## To do
Instruction for the entries that follow: retype exactly the lines from the line with "right hip: (383, 243, -8)" to the line with "right ankle: (381, 318, 5)", both included, and omit all others.

## Source material
==================================================

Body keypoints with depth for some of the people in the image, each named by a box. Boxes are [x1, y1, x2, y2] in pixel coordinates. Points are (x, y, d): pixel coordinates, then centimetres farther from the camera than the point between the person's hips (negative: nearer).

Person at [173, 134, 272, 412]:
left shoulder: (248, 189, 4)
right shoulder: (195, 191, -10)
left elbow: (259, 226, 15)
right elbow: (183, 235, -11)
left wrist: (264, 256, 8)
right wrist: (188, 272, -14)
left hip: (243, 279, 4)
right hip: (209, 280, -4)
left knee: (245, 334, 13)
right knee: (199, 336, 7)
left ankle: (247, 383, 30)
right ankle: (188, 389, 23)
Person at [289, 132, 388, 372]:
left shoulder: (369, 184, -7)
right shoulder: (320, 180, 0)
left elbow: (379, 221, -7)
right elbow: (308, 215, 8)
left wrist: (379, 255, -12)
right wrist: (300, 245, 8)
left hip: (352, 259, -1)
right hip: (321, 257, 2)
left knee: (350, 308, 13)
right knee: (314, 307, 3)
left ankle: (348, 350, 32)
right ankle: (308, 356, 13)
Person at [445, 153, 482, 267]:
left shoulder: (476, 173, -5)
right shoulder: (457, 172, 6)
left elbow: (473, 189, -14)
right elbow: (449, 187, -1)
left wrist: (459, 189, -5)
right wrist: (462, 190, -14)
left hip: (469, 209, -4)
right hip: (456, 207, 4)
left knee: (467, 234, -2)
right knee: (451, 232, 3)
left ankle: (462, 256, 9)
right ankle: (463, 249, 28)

==================================================

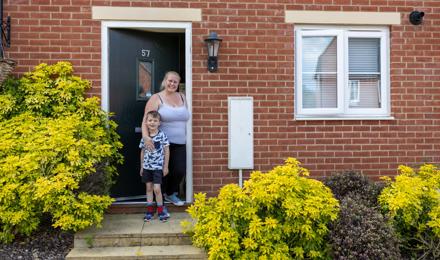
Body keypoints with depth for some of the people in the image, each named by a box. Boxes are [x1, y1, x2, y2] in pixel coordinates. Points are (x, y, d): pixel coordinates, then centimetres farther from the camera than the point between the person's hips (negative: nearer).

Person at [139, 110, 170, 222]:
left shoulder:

==================================================

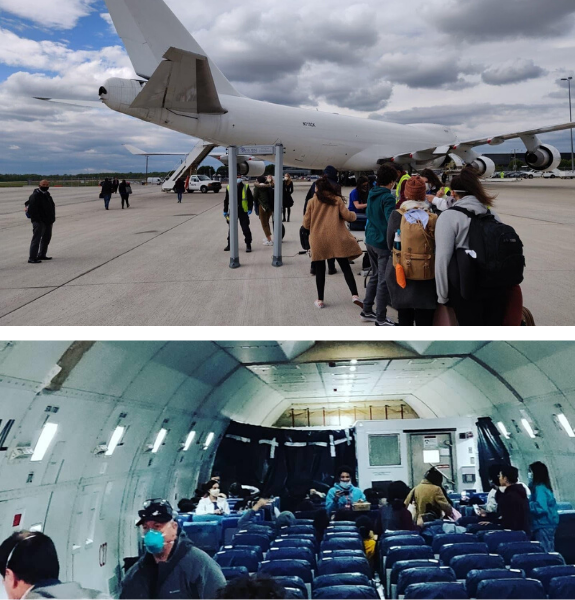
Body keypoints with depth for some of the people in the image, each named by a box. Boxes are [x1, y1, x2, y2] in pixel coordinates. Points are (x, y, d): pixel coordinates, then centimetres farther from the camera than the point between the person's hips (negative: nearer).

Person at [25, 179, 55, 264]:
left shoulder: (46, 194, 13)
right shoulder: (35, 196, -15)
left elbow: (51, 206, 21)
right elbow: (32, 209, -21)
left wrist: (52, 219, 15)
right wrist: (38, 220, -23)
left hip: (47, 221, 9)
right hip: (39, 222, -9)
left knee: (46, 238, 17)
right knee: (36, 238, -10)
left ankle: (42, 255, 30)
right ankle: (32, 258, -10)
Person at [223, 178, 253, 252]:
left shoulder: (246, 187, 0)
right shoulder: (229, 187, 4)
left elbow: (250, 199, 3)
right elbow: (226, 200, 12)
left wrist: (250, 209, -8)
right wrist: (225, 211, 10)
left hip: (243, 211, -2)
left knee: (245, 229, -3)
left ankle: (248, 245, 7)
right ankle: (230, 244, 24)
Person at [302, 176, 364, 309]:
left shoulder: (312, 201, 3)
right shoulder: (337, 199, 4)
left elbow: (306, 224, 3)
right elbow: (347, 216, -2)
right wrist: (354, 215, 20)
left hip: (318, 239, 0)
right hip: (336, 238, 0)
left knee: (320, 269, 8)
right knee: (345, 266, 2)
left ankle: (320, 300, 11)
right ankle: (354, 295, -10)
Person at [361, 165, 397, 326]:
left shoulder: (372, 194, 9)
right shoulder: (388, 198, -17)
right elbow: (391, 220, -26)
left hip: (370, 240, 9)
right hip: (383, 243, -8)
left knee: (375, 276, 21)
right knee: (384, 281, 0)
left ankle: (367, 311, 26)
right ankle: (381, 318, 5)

==================================================

## Output of the task
right hip: (383, 243, -8)
left knee: (375, 276, 21)
right knee: (384, 281, 0)
left ankle: (367, 311, 26)
right ankle: (381, 318, 5)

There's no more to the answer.